Hotel Granada
Todos jantavam em respeitoso silêncio.
Os homens de terno e gravata e a mulheres com vestidos longos, até pareciam que estavam em uma festa de gala. O Hotel era de luxo e considerado o melhor da aprazível estação de águas da cidade de São Lourenço, no Estado de Minas Gerais. A década era de 50, do século passado. O Hotel oferecia café da manhã, almoço, lanche por volta das 15,00h e jantar. Tudo isso! Outros tempos! Outros Carnavais!
Os executivos, intelectuais, trabalhadores em geral, recebiam orientação de seus médicos para passarem, uma vez por ano, as férias em uma estação de águas, por no mínimo 21 dias. Era a receita da época para evitar a estafa.
A atração principal era o Parque das Águas e a criançada aproveitava para beber todo tipo de água mineral. Quando não estavam no Parque, remando nos barquinhos do lago, estavam galopando em algum cavalo ou burrico pela cidade inteira. No Hotel, os mais velhos se divertiam com os jogos de cartas, sinuca e ping-pong. Organizavam-se torneios entre os hóspedes de vários hotéis, tanto para o jogo de cartas, como para o jogo de ping-pong.
Até desfile de modas se organizava. À noite, no salão nobre do Hotel, famílias inteiras se juntavam para conversar e também para cantar. Era a época dos boleros, das músicas cubanas e guarânias paraguaias, sem falar nas marchinhas de carnaval. As músicas “Índia”, “Granada” e “La Cumparsita” eram as mais tocadas e cantadas. Muitos namoros entre rapazes e moças se iniciavam neste propício ambiente.
Com o passar do tempo, as famílias acabavam retornando para suas cidades de origem: Rio de Janeiro, São Paulo, Belo Horizonte, entre outras.
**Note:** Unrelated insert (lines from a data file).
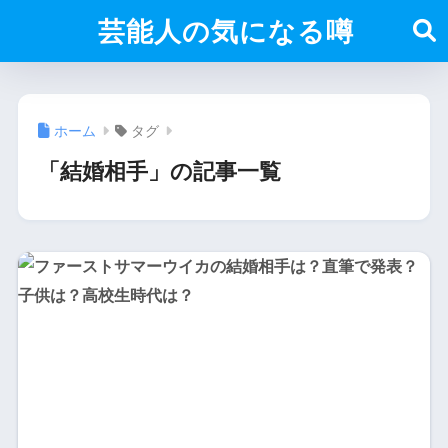
芸能人の気になる噂
ホーム
タグ
「結婚相手」の記事一覧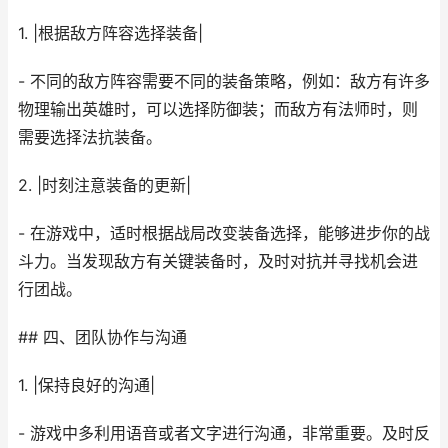
1. |根据敌方阵容选择装备|
- 不同的敌方阵容需要不同的装备策略，例如：敌方有许多
物理输出英雄时，可以选择防御装；而敌方有法师时，则
需要选择法抗装备。
2. |时刻注意装备的更新|
- 在游戏中，适时根据战局改变装备选择，能够进步你的战
斗力。当发现敌方有关键装备时，及时对抗并寻找机会进
行团战。
## 四、团队协作与沟通
1. |保持良好的沟通|
- 游戏中多利用语音或者文字进行沟通，非常重要。及时反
Havia um ritual muito bonito e que arrancava lágrimas do pessoal. Era quando as pessoas partiam do Hotel. As que ainda ficavam, já saudosas, começavam a cantar “Está chegando a hora ". E todo mundo cantava: “Quem parte leva saudades/ De alguém que fica chorando de dor”. E, às pressas, no varandão do Hotel, gente chegando, gente saindo, começavam as trocas de endereços, telefones, receitas de bolo, juras de amor e tudo mais que se possa imaginar.
A família Prudente, constituída de pai, mãe e dois filhos - um menino e uma menina -, estava conhecendo pela primeira vez São Lourenço. Nos anos anteriores já havia estado em Cambuquira e Caxambu, em excelentes hotéis. Agora, os quatro gozavam as delícias de São Lourenço.
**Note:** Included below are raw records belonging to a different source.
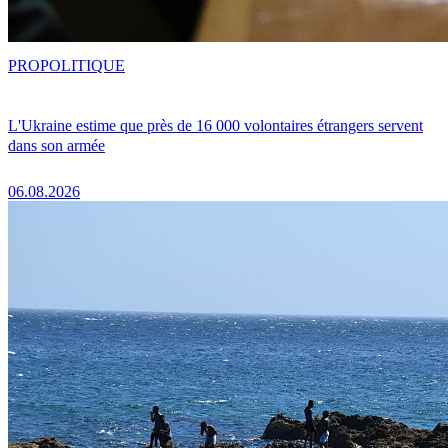
PRO
POLITIQUE
L'Ukraine estime que près de 16 000 volontaires étrangers servent
dans son armée
06.08.2026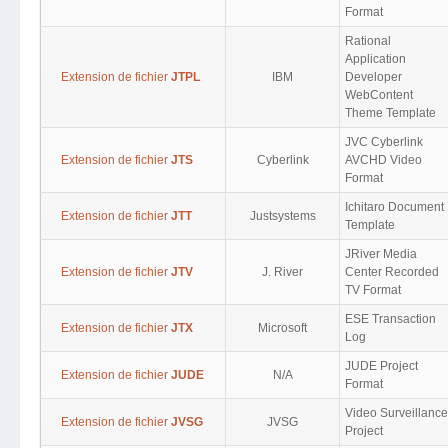
Format
Rational
Application
Extension de fichier
JTPL
IBM
Developer
WebContent
Theme Template
JVC Cyberlink
Extension de fichier
JTS
Cyberlink
AVCHD Video
Format
Ichitaro Document
Extension de fichier
JTT
Justsystems
Template
JRiver Media
Extension de fichier
JTV
J. River
Center Recorded
TV Format
ESE Transaction
Extension de fichier
JTX
Microsoft
Log
JUDE Project
Extension de fichier
JUDE
N/A
Format
Video Surveillance
Extension de fichier
JVSG
JVSG
Project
Dado todo esse panorama ao leitor, de uma época que não existe mais, com o descanso hoje se resumindo a um simples fim de semana, em viagens apressadas, torna-se necessário que o narrador focalize novamente o jantar exuberante do Hotel, de onde começou este conto/crônica, em razão do incidente inusitado ocorrido.
A noite estava fria e os garçons se esmeravam em servir uma sopa suculenta de verduras. Era a entrada de um jantar que prometia... Comida mineira à vista! Os panelões literalmente fumegavam e os hóspedes saboreavam a maravilhosa sopa, quentíssima. O ar de satisfação era geral.
De repente, para espanto de todos, ecoa um grito enorme: “Aiiiiiii”. Uma elegante senhora desmaia, apavorada! Levam-na da sala, carregada! Sussurro geral: o que houve, o que não houve, e espalha-se logo a notícia, de boca em boca. A senhora do grito lancinante havia encontrado uma barata inteirinha na sopa!
Ó tempos, ó costumes: desmaiava-se pela simples visão de uma barata! Como era bom esse tempo! Todos, sem exceção, na sala de jantar, imediatamente, pararam de tomar a sopa e ninguém comeu mais nada. A fome desapareceu. Foi um tremendo vexame. A família Prudente se retira do salão e resolve deixar o Hotel no dia seguinte. Não tinha mais férias, voltariam para o Rio e nem esperariam o pessoal cantar “está chegando a hora”. A hora já havia chegado.
O filho, desesperado, antevendo o fim melancólico de suas sonhadas férias, sacudindo os braços, põe toda a culpa no senhor Prudente:
– Pôxa, pai, o senhor, heim?
– O quê, meu filho?
– O senhor foi logo escolher um Hotel que é uma Bomba!!